1001Philosophers

Ibn Khaldun Quotes on Politics

Ibn Khaldun’s Muqaddimah (Introduction, 1377) — the prologue to the universal history Kitāb al-ʿIbar — gave classical Islamic political philosophy its most ambitious sociological-historical analysis of the rise and fall of dynasties. The central concept of asabiyya (group feeling, social cohesion) frames the cyclical analysis through which a tribally cohesive periphery overthrows a softened urban center, founds a new dynasty, urbanizes, weakens, and is overthrown in turn by the next cohesive periphery — with the corresponding analysis of the economic, religious, and intellectual conditions through which each phase unfolds supplying the principal classical Islamic statement of historical sociology. The framework, recovered for European scholarship in the nineteenth century, shaped subsequent comparative-historical sociology through Toynbee, Gellner, and the broader contemporary engagement with Islamic political thought.

Quotes

  • Attributed to Ibn Khaldun:

    “The vanquished always want to imitate the victor in his distinctive marks, his dress, his occupation, and all his other conditions and customs.”

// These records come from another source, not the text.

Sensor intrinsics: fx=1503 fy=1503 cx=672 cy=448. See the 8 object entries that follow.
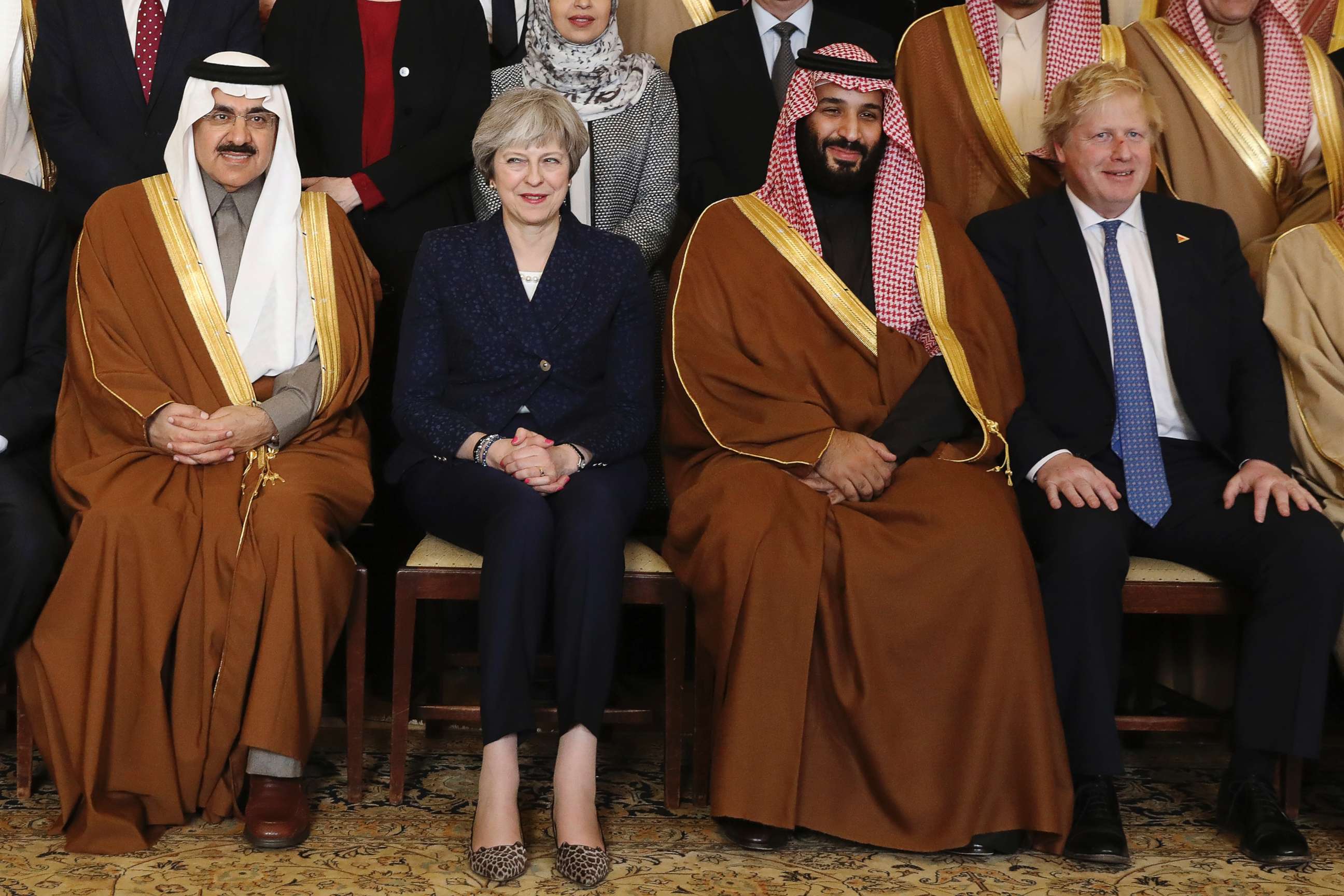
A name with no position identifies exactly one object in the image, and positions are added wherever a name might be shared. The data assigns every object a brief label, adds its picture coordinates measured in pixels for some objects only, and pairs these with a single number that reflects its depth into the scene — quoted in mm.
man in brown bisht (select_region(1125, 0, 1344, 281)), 4137
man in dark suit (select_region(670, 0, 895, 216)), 4172
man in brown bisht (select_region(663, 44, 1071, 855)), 3041
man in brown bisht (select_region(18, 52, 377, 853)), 3090
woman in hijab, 4074
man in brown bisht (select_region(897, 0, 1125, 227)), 4160
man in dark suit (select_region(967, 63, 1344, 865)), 3152
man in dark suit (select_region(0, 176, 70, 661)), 3244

  • Attributed to Ibn Khaldun:

    “Civilization both begins and ends with desert living.”

  • Attributed to Ibn Khaldun:

    “When civilization reaches the limit of luxury and ease, it begins to decay.”

  • Attributed to Ibn Khaldun:

    “Differences of conditions among people are the result of the different ways in which they make their living.”

  • Attributed to Ibn Khaldun:

    “History is a science, and its subject is the human social organization.”

  • Attributed to Ibn Khaldun:

    “A scholar's relationship to politics and politicians is like that of a lamb to a wolf.”

  • “The only people who accept slavery are the Negroes, owing to their low degree of humanity and proximity to the animal stage. Other persons who accept the status of slave do so as a means of attaining high rank, or power, or wealth, as is the case with the Mameluke Turks in the East and with those Franks and Galicians who enter the service of the state [in Spain].”

    As quoted in Bernard Lewis , Race and Color in Islam, Harper and Row, 1970, quote on page 38. The brackets are displayed by Lewis.